Book Reviews
Ohio and the World, 1753-2053: Essays toward a New History of Ohio. Edited by Geoffrey Parker, Richard Sisson, and William Russ Coil. (Columbus: The Ohio State University Press, 2005. xiii, 256 pp. Cloth, $49.95, ISBN 0-8142-0939-4. Paper, $22.95, ISBN 0-8142-5115-3.)
In an essay titled “Ohio States” from the book of the same name, Jeffrey Hammond noted that Ohio appeared average because it was, meaning that Ohio is an amalgam of U.S. society, notable for being the middle against which more radical, trendy or controversial events are measured.1 In his introduction to Ohio and the World, Andrew R.L. Cayton, author of several books on Ohio and frontier North America, takes exception to this characterization as incomplete. As he notes, Ohio possessed real leadership, since from “the mid-eighteenth through the mid-twentieth century, Ohio was at the forefront of most major developments in the Americas and Europe” (2).
Ohio and the World began as a series of lectures in honor of Ohio's bicentennial. Now revised and edited, the essays by R. David Edmunds, James Oliver Horton, Eric Foner, Kathryn Kish Sklar, James T. Patterson, Herbert Asher, and William Kirwan seek to explain Ohio's past and future as intimately involved with globalization. The larger purpose is to push Ohioans to once again make the state a destination point, an economic and socially progressive leader. The overall trope of the book is declension, articulating how and why Ohio moved from being at the forefront of global trends towards a state of decay, of falling behind. Instead of pursuing new frontiers, Ohioans are happy with the status quo. But Ohio and the World offers an uneven effort in connecting Ohio and world history the essays might be useful in stimulating class discussions, suggesting lines of further research, and in creating a usable past.
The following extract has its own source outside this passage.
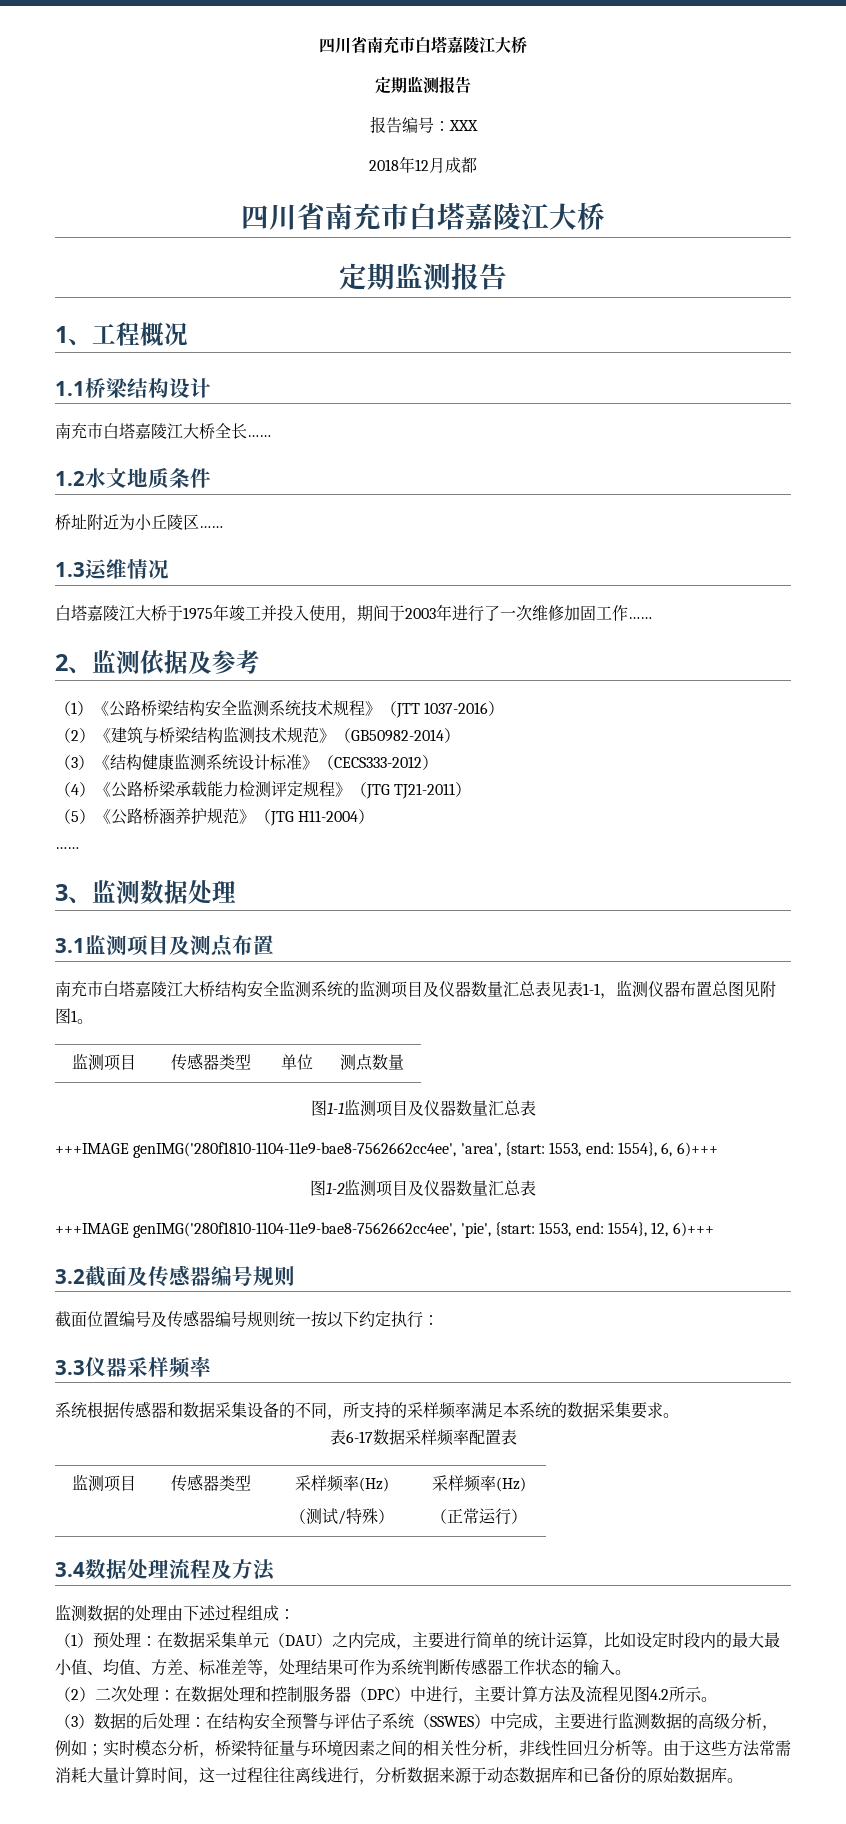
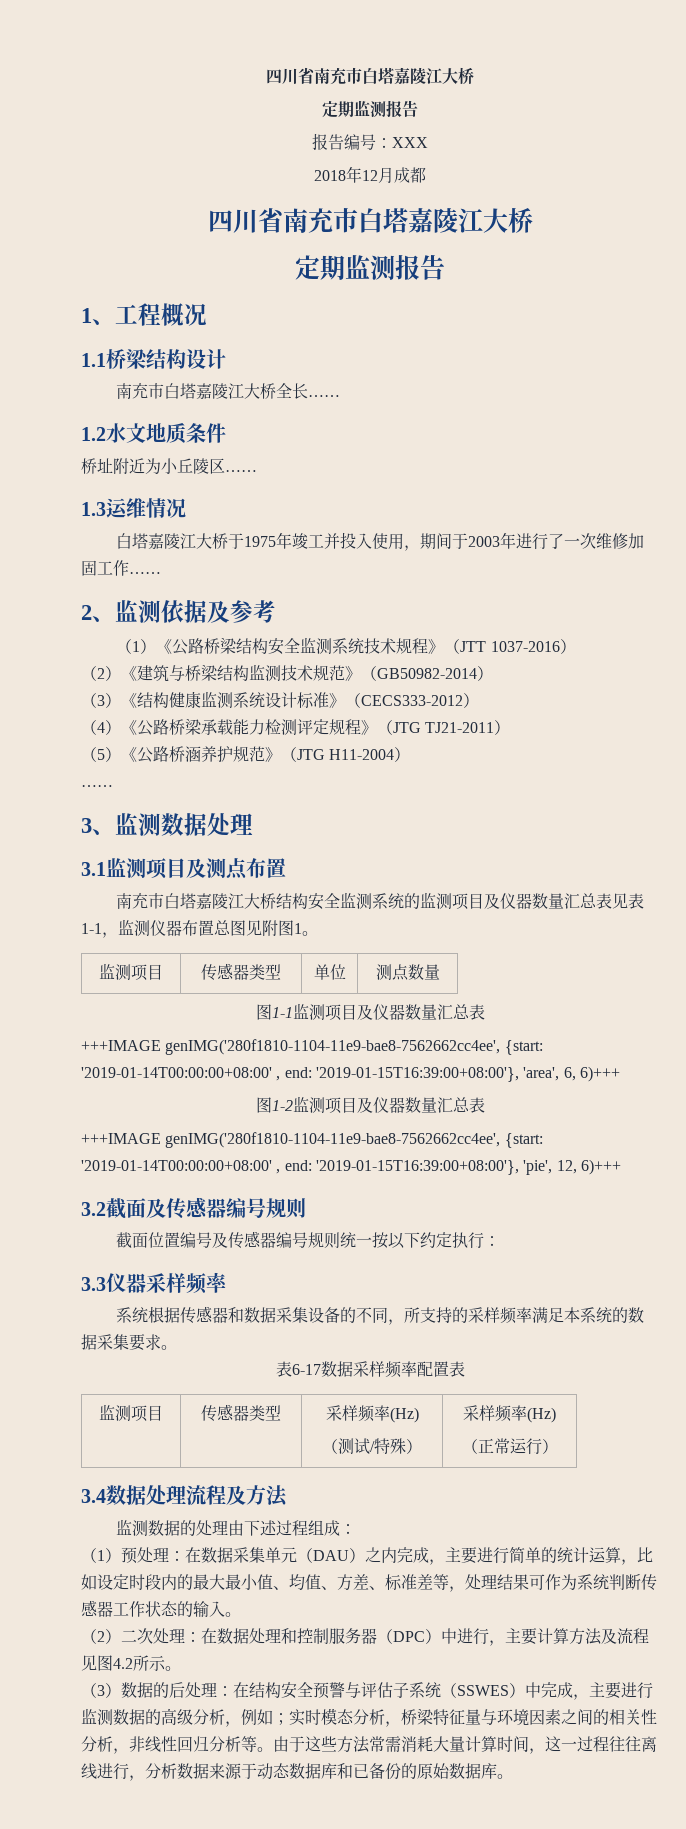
[460,1142,657,1157] 'area', {start: 1553, end: 1554}, -> [504,1040,543,1055] [81,1067,560,1082] {start: '2019-01-14T00:00:00+08:00' , end: '2019-01-15T16:39:00+08:00'}, 'area',
[460,1222,647,1238] 'pie', {start: 1553, end: 1554}, -> [504,1133,543,1148] [81,1160,553,1175] {start: '2019-01-14T00:00:00+08:00' , end: '2019-01-15T16:39:00+08:00'}, 'pie',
The essay with the best global connection is the first, R. David Edmunds' “A German Chocolate Cake, With White Coconut Icing: Ohio and the Native American World.” His purpose is to bring Native American history to the center of analysis of not only Ohio but also American history. Thus, his title and central argument: “[The] entire span of American history is not a white cake with considerable marbling in its most recent layer. Indeed, in chronological terms, American history is instead, a rich, brown, multi-layered, German chocolate cake, with a white coconut icing” (37).
1 Jeffrey Hammond, Ohio States: A Twentieth-Century Midwestern, Kent: Kent State University Press, 2002.